Comment un général de division en est-il arrivé là ? Dix-huit mois plus tôt, Boulanger entre au gouvernement comme ministre de la Guerre. Il améliore le quotidien des soldats, interdit aux princes d'Orléans de résider sur le sol français, modernise l'équipement. Surtout, il incarne la revanche — la reconquête de l'Alsace-Lorraine, perdue en 1871. Le 14 juillet 1886, il défile à Longchamp sur son cheval noir : Paris l'acclame. Le chansonnier Paulus lui consacre une chanson, En rev'nant d'la revue. Elle est reprise partout. « Le brav' général » est né.
La République modérée voit venir le problème. En avril 1887, l'affaire Schnaebelé — un douanier français arrêté par les Allemands en territoire contesté — met la France au bord d'un incident diplomatique. Boulanger réclame la fermeté, les ministres temporisent. Le cabinet Rouvier, qui lui succède en mai, lui retire le portefeuille. Reste à l'éloigner de Paris. Un commandement militaire à Clermont-Ferrand, à quatre cents kilomètres de la capitale : la solution est trouvée.
Ce 8 juillet, ses partisans ne l'entendent pas ainsi. Les quais de la Gare de Lyon sont noirs de monde. Les voies sont bloquées. Des agents de police tentent de dégager les accès. Cela prend des heures. Le général part enfin, sous les cris et les affiches collées sur les wagons : « Il reviendra. »

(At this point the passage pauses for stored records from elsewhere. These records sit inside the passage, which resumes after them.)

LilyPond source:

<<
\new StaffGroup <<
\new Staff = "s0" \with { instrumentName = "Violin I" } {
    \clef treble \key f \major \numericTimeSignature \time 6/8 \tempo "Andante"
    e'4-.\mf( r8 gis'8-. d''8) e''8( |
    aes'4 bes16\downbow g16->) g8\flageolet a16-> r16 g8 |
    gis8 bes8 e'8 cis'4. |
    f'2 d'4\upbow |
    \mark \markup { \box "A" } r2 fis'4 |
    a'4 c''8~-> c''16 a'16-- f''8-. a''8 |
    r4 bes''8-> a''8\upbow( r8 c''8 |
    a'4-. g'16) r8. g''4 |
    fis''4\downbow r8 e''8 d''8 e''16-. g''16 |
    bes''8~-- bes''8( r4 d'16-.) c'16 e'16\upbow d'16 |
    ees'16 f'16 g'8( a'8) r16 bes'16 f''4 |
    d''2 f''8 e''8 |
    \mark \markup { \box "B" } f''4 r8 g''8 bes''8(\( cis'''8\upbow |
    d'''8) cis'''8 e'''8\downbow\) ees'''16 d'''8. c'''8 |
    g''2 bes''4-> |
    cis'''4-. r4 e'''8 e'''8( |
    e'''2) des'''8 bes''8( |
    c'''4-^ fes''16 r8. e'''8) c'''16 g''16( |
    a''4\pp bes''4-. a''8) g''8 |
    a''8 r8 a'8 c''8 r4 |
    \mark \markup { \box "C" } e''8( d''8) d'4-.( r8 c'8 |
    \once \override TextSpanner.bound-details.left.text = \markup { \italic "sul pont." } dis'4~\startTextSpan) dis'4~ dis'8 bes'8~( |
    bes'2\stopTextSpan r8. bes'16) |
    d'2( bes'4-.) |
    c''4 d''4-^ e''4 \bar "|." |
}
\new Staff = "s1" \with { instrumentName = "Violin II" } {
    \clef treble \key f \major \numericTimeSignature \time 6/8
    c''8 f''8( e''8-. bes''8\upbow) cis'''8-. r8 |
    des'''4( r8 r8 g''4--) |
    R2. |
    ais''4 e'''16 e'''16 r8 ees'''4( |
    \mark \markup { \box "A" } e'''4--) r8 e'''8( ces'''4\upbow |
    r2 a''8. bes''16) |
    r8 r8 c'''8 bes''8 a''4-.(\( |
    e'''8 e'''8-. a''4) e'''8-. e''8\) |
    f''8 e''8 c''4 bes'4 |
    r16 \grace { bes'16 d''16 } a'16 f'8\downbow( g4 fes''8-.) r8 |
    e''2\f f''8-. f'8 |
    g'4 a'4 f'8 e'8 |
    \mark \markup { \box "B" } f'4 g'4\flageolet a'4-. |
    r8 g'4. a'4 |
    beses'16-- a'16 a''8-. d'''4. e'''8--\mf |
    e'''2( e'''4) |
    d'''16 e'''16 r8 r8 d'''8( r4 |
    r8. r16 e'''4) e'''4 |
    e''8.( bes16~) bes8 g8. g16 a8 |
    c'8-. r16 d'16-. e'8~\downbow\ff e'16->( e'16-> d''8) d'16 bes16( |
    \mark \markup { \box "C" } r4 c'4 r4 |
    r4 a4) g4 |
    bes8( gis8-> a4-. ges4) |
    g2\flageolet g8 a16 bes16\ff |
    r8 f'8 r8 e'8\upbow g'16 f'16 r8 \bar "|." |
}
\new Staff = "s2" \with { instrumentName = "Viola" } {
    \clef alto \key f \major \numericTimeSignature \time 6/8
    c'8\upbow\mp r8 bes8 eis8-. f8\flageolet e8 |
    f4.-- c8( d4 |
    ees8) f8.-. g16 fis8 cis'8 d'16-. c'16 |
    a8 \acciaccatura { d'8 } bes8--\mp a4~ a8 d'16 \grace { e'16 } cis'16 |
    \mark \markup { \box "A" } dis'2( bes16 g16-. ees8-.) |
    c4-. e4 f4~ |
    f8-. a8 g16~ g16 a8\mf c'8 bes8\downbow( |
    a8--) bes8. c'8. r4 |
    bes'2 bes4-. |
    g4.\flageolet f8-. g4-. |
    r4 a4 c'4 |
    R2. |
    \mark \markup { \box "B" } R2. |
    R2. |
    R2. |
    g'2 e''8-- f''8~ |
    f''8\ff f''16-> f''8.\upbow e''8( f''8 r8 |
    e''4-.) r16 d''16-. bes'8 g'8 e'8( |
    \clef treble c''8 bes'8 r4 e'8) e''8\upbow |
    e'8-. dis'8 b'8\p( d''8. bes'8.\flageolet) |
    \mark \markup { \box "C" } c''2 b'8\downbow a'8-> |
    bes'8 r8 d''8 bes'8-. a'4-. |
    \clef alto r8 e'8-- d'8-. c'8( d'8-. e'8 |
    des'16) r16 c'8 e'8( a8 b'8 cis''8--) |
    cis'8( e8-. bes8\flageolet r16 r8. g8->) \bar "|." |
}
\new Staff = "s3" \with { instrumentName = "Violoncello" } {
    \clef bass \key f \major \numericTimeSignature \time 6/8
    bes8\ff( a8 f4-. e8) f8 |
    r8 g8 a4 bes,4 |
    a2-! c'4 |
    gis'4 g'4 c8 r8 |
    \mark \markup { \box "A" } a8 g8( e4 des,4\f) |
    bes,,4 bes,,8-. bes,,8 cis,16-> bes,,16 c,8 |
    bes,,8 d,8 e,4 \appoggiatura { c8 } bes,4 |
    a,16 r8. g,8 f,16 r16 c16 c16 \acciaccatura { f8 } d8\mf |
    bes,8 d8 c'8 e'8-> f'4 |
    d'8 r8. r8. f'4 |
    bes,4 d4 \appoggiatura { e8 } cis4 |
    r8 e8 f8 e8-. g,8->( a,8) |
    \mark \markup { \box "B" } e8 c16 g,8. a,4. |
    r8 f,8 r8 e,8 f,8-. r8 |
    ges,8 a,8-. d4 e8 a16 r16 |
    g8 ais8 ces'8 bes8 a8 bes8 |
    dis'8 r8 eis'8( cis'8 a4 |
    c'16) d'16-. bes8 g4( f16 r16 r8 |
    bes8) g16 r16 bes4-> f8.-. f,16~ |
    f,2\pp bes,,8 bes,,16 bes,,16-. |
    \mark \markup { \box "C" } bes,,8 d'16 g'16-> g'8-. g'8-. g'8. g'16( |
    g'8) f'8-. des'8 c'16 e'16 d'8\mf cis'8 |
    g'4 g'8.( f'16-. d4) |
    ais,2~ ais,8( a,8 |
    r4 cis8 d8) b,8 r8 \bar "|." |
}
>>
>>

Il revient, effectivement. Élu dans plusieurs départements simultanément en 1888, plébiscité à Paris en janvier 1889 avec plus de deux cent quarante mille voix, à deux doigts du coup d'État. Le soir du 27 janvier, ses partisans l'attendent au café Durand, place de la Madeleine, pour marcher sur l'Élysée. Boulanger ne bouge pas. Deux mois plus tard, sous la menace d'une arrestation pour attentat contre la sûreté de l'État, il prend le train pour Bruxelles.
Les affiches de la Gare de Lyon avaient dit vrai sur le retour. Elles n'avaient rien dit sur la fuite.